__ASSIGNMENT__
Copy every entry as is. Leave images out.

### RECORDS FOR PROCESSING ###

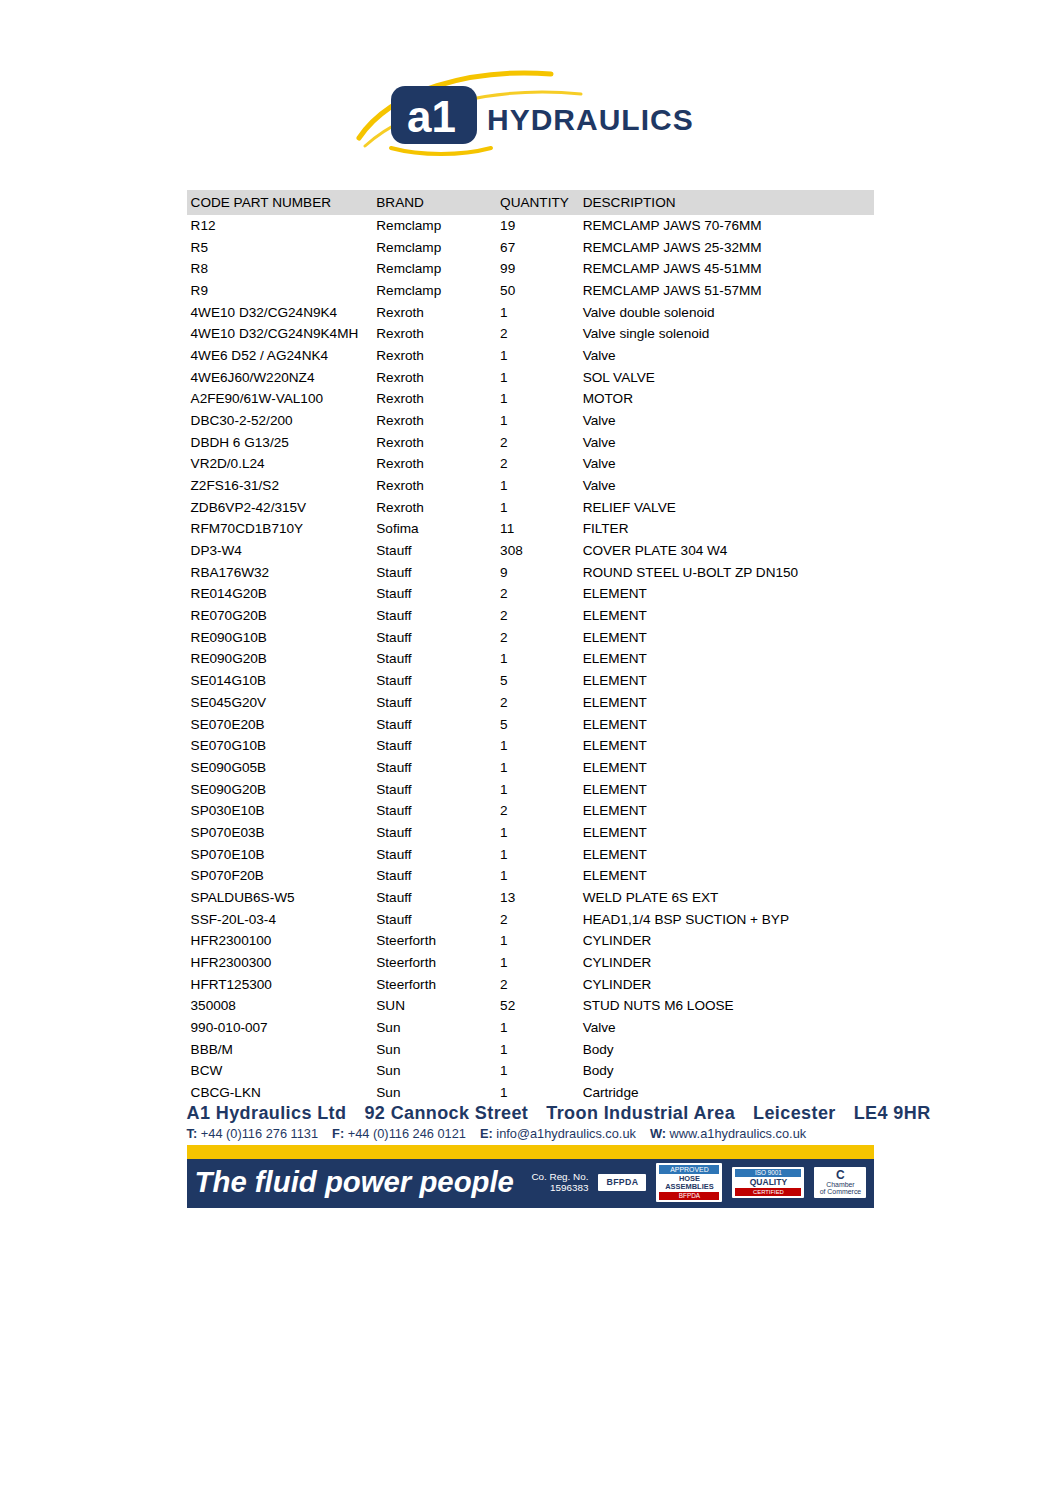a1 HYDRAULICS
| CODE PART NUMBER | BRAND | QUANTITY | DESCRIPTION |
| --- | --- | --- | --- |
| R12 | Remclamp | 19 | REMCLAMP JAWS 70-76MM |
| R5 | Remclamp | 67 | REMCLAMP JAWS 25-32MM |
| R8 | Remclamp | 99 | REMCLAMP JAWS 45-51MM |
| R9 | Remclamp | 50 | REMCLAMP JAWS 51-57MM |
| 4WE10 D32/CG24N9K4 | Rexroth | 1 | Valve double solenoid |
| 4WE10 D32/CG24N9K4MH | Rexroth | 2 | Valve single solenoid |
| 4WE6 D52 / AG24NK4 | Rexroth | 1 | Valve |
| 4WE6J60/W220NZ4 | Rexroth | 1 | SOL VALVE |
| A2FE90/61W-VAL100 | Rexroth | 1 | MOTOR |
| DBC30-2-52/200 | Rexroth | 1 | Valve |
| DBDH 6 G13/25 | Rexroth | 2 | Valve |
| VR2D/0.L24 | Rexroth | 2 | Valve |
| Z2FS16-31/S2 | Rexroth | 1 | Valve |
| ZDB6VP2-42/315V | Rexroth | 1 | RELIEF VALVE |
| RFM70CD1B710Y | Sofima | 11 | FILTER |
| DP3-W4 | Stauff | 308 | COVER PLATE 304 W4 |
| RBA176W32 | Stauff | 9 | ROUND STEEL U-BOLT ZP DN150 |
| RE014G20B | Stauff | 2 | ELEMENT |
| RE070G20B | Stauff | 2 | ELEMENT |
| RE090G10B | Stauff | 2 | ELEMENT |
| RE090G20B | Stauff | 1 | ELEMENT |
| SE014G10B | Stauff | 5 | ELEMENT |
| SE045G20V | Stauff | 2 | ELEMENT |
| SE070E20B | Stauff | 5 | ELEMENT |
| SE070G10B | Stauff | 1 | ELEMENT |
| SE090G05B | Stauff | 1 | ELEMENT |
| SE090G20B | Stauff | 1 | ELEMENT |
| SP030E10B | Stauff | 2 | ELEMENT |
| SP070E03B | Stauff | 1 | ELEMENT |
| SP070E10B | Stauff | 1 | ELEMENT |
| SP070F20B | Stauff | 1 | ELEMENT |
| SPALDUB6S-W5 | Stauff | 13 | WELD PLATE 6S EXT |
| SSF-20L-03-4 | Stauff | 2 | HEAD1,1/4 BSP SUCTION + BYP |
| HFR2300100 | Steerforth | 1 | CYLINDER |
| HFR2300300 | Steerforth | 1 | CYLINDER |
| HFRT125300 | Steerforth | 2 | CYLINDER |
| 350008 | SUN | 52 | STUD NUTS M6 LOOSE |
| 990-010-007 | Sun | 1 | Valve |
| BBB/M | Sun | 1 | Body |
| BCW | Sun | 1 | Body |
| CBCG-LKN | Sun | 1 | Cartridge |
A1 Hydraulics Ltd 92 Cannock Street Troon Industrial Area Leicester LE4 9HR
T: +44 (0)116 276 1131 F: +44 (0)116 246 0121 E: info@a1hydraulics.co.uk W: www.a1hydraulics.co.uk
The fluid power people
Co. Reg. No.
1596383
BFPDA
APPROVED
HOSE
ASSEMBLIES
BFPDA
ISO 9001
QUALITY
CERTIFIED
C Chamber
of Commerce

###

__TASK RESULT__
a1 HYDRAULICS
| CODE PART NUMBER | BRAND | QUANTITY | DESCRIPTION |
| --- | --- | --- | --- |
| R12 | Remclamp | 19 | REMCLAMP JAWS 70-76MM |
| R5 | Remclamp | 67 | REMCLAMP JAWS 25-32MM |
| R8 | Remclamp | 99 | REMCLAMP JAWS 45-51MM |
| R9 | Remclamp | 50 | REMCLAMP JAWS 51-57MM |
| 4WE10 D32/CG24N9K4 | Rexroth | 1 | Valve double solenoid |
| 4WE10 D32/CG24N9K4MH | Rexroth | 2 | Valve single solenoid |
| 4WE6 D52 / AG24NK4 | Rexroth | 1 | Valve |
| 4WE6J60/W220NZ4 | Rexroth | 1 | SOL VALVE |
| A2FE90/61W-VAL100 | Rexroth | 1 | MOTOR |
| DBC30-2-52/200 | Rexroth | 1 | Valve |
| DBDH 6 G13/25 | Rexroth | 2 | Valve |
| VR2D/0.L24 | Rexroth | 2 | Valve |
| Z2FS16-31/S2 | Rexroth | 1 | Valve |
| ZDB6VP2-42/315V | Rexroth | 1 | RELIEF VALVE |
| RFM70CD1B710Y | Sofima | 11 | FILTER |
| DP3-W4 | Stauff | 308 | COVER PLATE 304 W4 |
| RBA176W32 | Stauff | 9 | ROUND STEEL U-BOLT ZP DN150 |
| RE014G20B | Stauff | 2 | ELEMENT |
| RE070G20B | Stauff | 2 | ELEMENT |
| RE090G10B | Stauff | 2 | ELEMENT |
| RE090G20B | Stauff | 1 | ELEMENT |
| SE014G10B | Stauff | 5 | ELEMENT |
| SE045G20V | Stauff | 2 | ELEMENT |
| SE070E20B | Stauff | 5 | ELEMENT |
| SE070G10B | Stauff | 1 | ELEMENT |
| SE090G05B | Stauff | 1 | ELEMENT |
| SE090G20B | Stauff | 1 | ELEMENT |
| SP030E10B | Stauff | 2 | ELEMENT |
| SP070E03B | Stauff | 1 | ELEMENT |
| SP070E10B | Stauff | 1 | ELEMENT |
| SP070F20B | Stauff | 1 | ELEMENT |
| SPALDUB6S-W5 | Stauff | 13 | WELD PLATE 6S EXT |
| SSF-20L-03-4 | Stauff | 2 | HEAD1,1/4 BSP SUCTION + BYP |
| HFR2300100 | Steerforth | 1 | CYLINDER |
| HFR2300300 | Steerforth | 1 | CYLINDER |
| HFRT125300 | Steerforth | 2 | CYLINDER |
| 350008 | SUN | 52 | STUD NUTS M6 LOOSE |
| 990-010-007 | Sun | 1 | Valve |
| BBB/M | Sun | 1 | Body |
| BCW | Sun | 1 | Body |
| CBCG-LKN | Sun | 1 | Cartridge |
A1 Hydraulics Ltd 92 Cannock Street Troon Industrial Area Leicester LE4 9HR
T: +44 (0)116 276 1131 F: +44 (0)116 246 0121 E: info@a1hydraulics.co.uk W: www.a1hydraulics.co.uk
The fluid power people
Co. Reg. No.
1596383
BFPDA
APPROVED
HOSE
ASSEMBLIES
BFPDA
ISO 9001
QUALITY
CERTIFIED
C Chamber
of Commerce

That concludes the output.